There are other studies where optimal conditions for protoplast isolation are evaluated mainly through enzymatic treatments. Liu et al., (2006), developed a protocol to produce protoplasts from Chlamydomonas sp. ICE-L. Likewise, (Suzuki et al. (1997), evaluated the effect of temperature and enzyme concentration on the protoplast yield of the microalga Prototheca zopfii. In the biochemical context, Inoue et al. (1993), used B. braunii protoplasts to study the synthesis of farnesal and 3-hydroxy-2,3-dihydrofarnesal from farnesol as a precursor. This experiment allowed to identify the presence of the farnesal hydratase enzyme in race B of the microalga B. braunii.

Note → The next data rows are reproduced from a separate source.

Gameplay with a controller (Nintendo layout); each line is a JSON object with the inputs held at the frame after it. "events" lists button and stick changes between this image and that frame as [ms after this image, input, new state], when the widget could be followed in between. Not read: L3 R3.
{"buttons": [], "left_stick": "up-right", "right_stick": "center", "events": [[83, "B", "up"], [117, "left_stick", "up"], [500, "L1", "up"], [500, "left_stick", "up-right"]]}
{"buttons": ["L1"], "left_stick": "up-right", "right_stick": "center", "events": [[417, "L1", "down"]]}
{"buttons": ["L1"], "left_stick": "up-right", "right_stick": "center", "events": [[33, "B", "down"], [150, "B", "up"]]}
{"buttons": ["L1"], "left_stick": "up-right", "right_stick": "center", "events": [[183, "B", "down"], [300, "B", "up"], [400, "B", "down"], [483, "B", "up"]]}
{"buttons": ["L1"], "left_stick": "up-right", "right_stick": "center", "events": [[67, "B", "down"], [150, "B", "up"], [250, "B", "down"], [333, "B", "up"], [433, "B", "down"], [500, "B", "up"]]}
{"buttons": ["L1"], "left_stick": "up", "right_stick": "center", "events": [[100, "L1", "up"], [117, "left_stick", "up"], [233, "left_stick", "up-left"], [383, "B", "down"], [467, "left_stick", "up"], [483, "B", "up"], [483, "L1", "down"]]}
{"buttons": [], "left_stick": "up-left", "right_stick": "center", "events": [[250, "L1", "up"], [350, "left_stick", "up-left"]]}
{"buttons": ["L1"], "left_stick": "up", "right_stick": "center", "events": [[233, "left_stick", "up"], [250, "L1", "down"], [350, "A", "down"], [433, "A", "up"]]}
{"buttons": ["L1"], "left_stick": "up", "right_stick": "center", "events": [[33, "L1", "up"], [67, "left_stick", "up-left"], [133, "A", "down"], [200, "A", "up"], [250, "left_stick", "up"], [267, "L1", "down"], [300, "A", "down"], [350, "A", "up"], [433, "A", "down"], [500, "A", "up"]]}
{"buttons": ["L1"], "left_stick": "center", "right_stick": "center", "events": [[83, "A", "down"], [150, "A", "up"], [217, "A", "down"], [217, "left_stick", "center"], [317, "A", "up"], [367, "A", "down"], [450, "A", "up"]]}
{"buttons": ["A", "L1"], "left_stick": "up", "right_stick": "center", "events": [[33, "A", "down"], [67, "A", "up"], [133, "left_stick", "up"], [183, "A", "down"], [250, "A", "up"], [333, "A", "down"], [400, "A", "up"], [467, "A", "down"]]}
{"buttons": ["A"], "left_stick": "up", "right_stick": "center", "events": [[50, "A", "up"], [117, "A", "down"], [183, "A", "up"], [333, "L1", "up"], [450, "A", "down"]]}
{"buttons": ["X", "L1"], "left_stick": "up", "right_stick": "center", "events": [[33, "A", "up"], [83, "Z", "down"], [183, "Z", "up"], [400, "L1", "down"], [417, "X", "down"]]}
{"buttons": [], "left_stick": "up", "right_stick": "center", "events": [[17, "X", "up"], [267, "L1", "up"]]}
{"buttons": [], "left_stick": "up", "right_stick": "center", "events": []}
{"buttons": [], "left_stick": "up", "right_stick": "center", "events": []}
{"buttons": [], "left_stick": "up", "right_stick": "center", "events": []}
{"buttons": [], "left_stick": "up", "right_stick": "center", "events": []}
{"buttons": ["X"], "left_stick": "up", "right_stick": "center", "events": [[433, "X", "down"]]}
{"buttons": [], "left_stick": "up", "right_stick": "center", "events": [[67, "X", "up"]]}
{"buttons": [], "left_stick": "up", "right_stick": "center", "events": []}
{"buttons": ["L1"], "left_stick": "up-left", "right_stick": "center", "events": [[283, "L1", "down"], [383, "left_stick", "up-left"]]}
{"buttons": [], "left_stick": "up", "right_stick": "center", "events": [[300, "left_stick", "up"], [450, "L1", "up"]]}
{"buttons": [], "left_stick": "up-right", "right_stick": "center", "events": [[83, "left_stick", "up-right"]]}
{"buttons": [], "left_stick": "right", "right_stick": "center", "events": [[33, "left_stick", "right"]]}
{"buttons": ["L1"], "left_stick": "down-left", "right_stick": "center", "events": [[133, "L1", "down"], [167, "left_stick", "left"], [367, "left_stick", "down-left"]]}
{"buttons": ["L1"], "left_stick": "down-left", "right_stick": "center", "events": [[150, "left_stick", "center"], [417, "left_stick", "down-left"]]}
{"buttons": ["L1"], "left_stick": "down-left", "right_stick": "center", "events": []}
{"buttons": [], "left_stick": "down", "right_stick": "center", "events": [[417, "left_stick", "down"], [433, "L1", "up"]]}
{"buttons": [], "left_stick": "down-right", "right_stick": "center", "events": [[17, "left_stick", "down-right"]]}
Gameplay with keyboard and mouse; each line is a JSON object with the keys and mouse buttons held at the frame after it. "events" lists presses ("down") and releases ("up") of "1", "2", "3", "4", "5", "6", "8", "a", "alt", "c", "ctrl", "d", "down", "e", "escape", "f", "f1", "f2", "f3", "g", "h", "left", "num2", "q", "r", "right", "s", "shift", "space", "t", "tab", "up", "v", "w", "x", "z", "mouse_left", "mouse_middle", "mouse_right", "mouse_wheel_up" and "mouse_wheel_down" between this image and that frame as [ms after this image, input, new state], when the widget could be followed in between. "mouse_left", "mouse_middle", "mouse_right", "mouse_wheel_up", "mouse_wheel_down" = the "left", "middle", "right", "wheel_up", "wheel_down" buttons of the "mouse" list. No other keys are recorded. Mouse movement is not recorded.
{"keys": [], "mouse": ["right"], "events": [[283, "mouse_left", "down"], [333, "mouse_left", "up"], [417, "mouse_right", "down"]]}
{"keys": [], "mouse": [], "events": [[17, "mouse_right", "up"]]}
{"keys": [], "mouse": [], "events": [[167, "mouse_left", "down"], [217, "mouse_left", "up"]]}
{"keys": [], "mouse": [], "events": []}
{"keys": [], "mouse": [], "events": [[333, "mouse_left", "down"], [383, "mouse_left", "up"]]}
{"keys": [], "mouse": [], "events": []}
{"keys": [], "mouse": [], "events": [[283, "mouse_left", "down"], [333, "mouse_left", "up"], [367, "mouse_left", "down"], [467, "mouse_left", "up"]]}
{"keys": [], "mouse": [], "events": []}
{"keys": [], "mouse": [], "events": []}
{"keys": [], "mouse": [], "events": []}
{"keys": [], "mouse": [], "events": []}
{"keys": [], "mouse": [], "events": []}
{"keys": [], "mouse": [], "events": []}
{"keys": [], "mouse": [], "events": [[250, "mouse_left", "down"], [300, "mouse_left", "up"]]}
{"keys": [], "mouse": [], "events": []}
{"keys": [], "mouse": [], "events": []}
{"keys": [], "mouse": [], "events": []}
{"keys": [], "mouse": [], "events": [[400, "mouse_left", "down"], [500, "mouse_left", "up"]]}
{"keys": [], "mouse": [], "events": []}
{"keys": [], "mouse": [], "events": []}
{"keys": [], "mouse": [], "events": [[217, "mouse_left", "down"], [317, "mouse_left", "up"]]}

Another very interesting application was proposed by Heller (2014), who developed a novel method of in vitro production of exogenous insulin. The basis of the method is the creation of a low maintenance, self-sustaining cellular hybrid that produces insulin and energy through photosynthesis. Chlorella kessleri and the rat insulinoma cell line RIN-5F were fused to create hybrid cells, so-called insulin-producing modified cells (MIP). Successful fusion of algae and insulinomas would lead to an efficient and inexpensive approach for the in vitro production of insulin through plant-animal cell hybrids that contain the biochemical properties of each cell type. The photosynthetic properties (and glucose production) of algae act as a basis on which any type of cell can remain viable and functioning, biosynthesizing a specific metabolite without the need for intensive procedures (Heller, Calabro, Queenan, & Pergolizzi, 2014). Recently, protoplast fusion between Ochromonas danica and Haematococcus pluvialis have been achieved with enzymatic lysis and treatment with PEG. The fatty acid profiles of putative fusants exhibited both H. pluvialis and O. danica fatty acids with an increase in percentage of hexadecatetraenoic acid and Tetracosanoic acid (Abomohra et al., 2016). All these applications of protoplasts in microalgae explain the various possibilities that exist in research around the subject. It should be noted that currently protoplasts remain a reliable tool for the improvement of industrial microorganisms and is a tool that could help solve different obstacles in the scaling of bioprocesses. This would make possible the large-scale production of different bioactive products with high added value.
CONCLUSIONS
The reports discussed in this review regarding the obtention, isolation and fusion of microalgal protoplasts, whether intra or interspecific, show that these procedures are technically feasible and can be effective tools in the way towards improvement of key traits in microalgal cells to overcome some of current bottlenecks in this biotechnological platform. However, current method reported for these processes need further improvements and new research is required to provide more information on the efficiency of protoplast formation, as well as the percentage of cell viability in each step and the effectiveness of protoplast fusion. High throughput and versatile methods for cell wall degradation need to be developed for rapid application with distinct strains, regardless the composition of the cell wall. Likewise, the need for labeling, separation and isolation of hybrids brings opportunities to apply cutting edge technologies in biotechnology into the traditional microalgae field aiming to achieve the desired metabolic responses for new sustainable biorefining process development.